English Language & Usage Asked on March 4, 2021

I don’t understand the part in italic. I’d appreciate some clarification on this.

When
Lewes turns, in a rather whimsical way, to specific writers,
he can only discern the combinations of Sentiment and Observation
that he has already decided are feminine traits: the signs of gentility, domesticity, and breeding that the title of his article implies. For Lewes, as for other Victorian critics, women of genius did not require a modification in sexual theory; the apparent exception was readily seen to be charmingly and ineffectually disguising her true womanhood.

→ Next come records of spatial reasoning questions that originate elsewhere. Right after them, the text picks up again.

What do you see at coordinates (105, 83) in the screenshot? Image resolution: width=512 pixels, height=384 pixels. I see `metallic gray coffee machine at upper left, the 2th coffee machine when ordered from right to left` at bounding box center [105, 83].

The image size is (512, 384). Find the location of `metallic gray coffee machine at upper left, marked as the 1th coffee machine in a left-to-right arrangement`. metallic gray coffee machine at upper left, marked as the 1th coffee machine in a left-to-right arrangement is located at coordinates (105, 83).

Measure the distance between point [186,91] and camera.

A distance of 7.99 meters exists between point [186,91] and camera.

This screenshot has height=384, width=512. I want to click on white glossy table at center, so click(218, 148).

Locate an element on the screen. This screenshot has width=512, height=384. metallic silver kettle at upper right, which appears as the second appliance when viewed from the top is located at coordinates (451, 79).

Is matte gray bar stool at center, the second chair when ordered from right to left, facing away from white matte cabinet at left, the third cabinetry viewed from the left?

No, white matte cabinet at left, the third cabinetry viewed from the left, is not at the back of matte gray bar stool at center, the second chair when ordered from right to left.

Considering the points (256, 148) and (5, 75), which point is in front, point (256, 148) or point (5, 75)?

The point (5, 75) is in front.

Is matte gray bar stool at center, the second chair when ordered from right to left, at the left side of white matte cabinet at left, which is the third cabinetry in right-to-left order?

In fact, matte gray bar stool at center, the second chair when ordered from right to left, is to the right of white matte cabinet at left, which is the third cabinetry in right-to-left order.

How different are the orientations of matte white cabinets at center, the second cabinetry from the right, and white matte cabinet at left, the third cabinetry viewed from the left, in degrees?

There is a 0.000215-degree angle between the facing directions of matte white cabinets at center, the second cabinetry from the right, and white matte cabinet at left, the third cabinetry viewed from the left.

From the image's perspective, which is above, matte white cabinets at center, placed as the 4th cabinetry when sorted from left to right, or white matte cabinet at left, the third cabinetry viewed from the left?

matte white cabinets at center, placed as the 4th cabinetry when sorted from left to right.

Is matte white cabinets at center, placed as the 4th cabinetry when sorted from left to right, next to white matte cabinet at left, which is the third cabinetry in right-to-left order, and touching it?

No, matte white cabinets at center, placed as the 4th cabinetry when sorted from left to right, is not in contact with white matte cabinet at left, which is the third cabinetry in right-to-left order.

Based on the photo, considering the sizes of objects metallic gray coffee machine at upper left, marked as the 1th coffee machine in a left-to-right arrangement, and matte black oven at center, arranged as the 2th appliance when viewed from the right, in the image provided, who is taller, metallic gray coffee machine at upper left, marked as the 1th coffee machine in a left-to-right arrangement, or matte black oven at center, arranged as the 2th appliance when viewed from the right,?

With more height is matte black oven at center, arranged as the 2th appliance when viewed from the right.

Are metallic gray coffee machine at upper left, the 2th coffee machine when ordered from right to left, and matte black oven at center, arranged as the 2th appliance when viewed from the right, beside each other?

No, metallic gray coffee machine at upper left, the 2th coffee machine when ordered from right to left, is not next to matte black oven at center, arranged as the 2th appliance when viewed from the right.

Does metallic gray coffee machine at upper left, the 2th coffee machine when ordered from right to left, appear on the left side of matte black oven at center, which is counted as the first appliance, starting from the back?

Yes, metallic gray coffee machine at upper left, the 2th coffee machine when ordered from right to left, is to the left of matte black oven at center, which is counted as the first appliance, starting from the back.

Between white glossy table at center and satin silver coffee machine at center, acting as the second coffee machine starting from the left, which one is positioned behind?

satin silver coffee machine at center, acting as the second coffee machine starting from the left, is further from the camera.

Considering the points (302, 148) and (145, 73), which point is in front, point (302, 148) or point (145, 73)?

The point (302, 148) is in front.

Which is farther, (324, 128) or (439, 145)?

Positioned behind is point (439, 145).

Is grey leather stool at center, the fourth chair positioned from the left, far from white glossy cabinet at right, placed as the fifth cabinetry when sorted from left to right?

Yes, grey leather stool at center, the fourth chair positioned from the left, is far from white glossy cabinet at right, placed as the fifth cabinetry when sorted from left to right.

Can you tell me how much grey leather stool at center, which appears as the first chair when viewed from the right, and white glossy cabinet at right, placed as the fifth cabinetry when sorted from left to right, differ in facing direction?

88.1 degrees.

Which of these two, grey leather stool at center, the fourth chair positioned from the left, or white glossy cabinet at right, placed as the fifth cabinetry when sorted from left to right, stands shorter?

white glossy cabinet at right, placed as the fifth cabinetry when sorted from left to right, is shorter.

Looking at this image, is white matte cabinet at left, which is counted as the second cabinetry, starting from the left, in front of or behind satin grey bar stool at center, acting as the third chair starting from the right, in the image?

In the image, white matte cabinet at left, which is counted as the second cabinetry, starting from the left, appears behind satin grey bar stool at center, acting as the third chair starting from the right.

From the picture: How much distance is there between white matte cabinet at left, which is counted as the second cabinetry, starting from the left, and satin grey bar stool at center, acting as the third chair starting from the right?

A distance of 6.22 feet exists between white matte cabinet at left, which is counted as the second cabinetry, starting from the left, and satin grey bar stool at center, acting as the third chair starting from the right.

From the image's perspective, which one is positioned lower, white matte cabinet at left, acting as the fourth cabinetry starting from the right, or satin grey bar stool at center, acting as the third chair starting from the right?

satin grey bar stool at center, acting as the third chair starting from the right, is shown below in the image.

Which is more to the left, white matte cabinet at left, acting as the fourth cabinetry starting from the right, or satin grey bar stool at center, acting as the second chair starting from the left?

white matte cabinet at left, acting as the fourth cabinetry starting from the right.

Link to the original text:
https://www.encyclopedia.com/social-sciences/encyclopedias-almanacs-transcripts-and-maps/womens-literature-19th-century-british-women-writers

2 Answers

In Victorian times, attitudes to British women were oppressively and distortingly stereotypical:

During the reign of Queen Victoria, a woman's place was in the home, as domesticity and motherhood were considered by society at large to be a sufficient emotional fulfilment for females. These constructs kept women far away from the public sphere in most ways

bbc history

To maintain such attitudes in the face of the reality that some women could write, paint, be scientists, organise, run businesses and all other activities of intellectual competence, some men (and indeed, some women) erected fallacious conceptual frameworks of belief that reinforced the domestic stereotype by only acknowledging these other abilities as mere decoration on the central and definitive fixed idea of domestic womanhood. Thus Lewes, while admitting to the genius of a woman in respect of literature, sidelines it as a merely delightful diversion and unsuccessful cover for her true nature (as already immutably defined by Lewes). Essentially, these foolish men defined a woman of ability or genius in their own stereotypical terms and then dismissed any evidence to the contrary by placing it in a separate part of their minds.

Answered by Anton on March 4, 2021

I think the key words are "charmingly" and "ineffectually." This suggests a very patronizing attitude toward women of genius: that is to say, perhaps, how adorable it is that these women are trying to behave like men. That's how I would interpret it, anyway.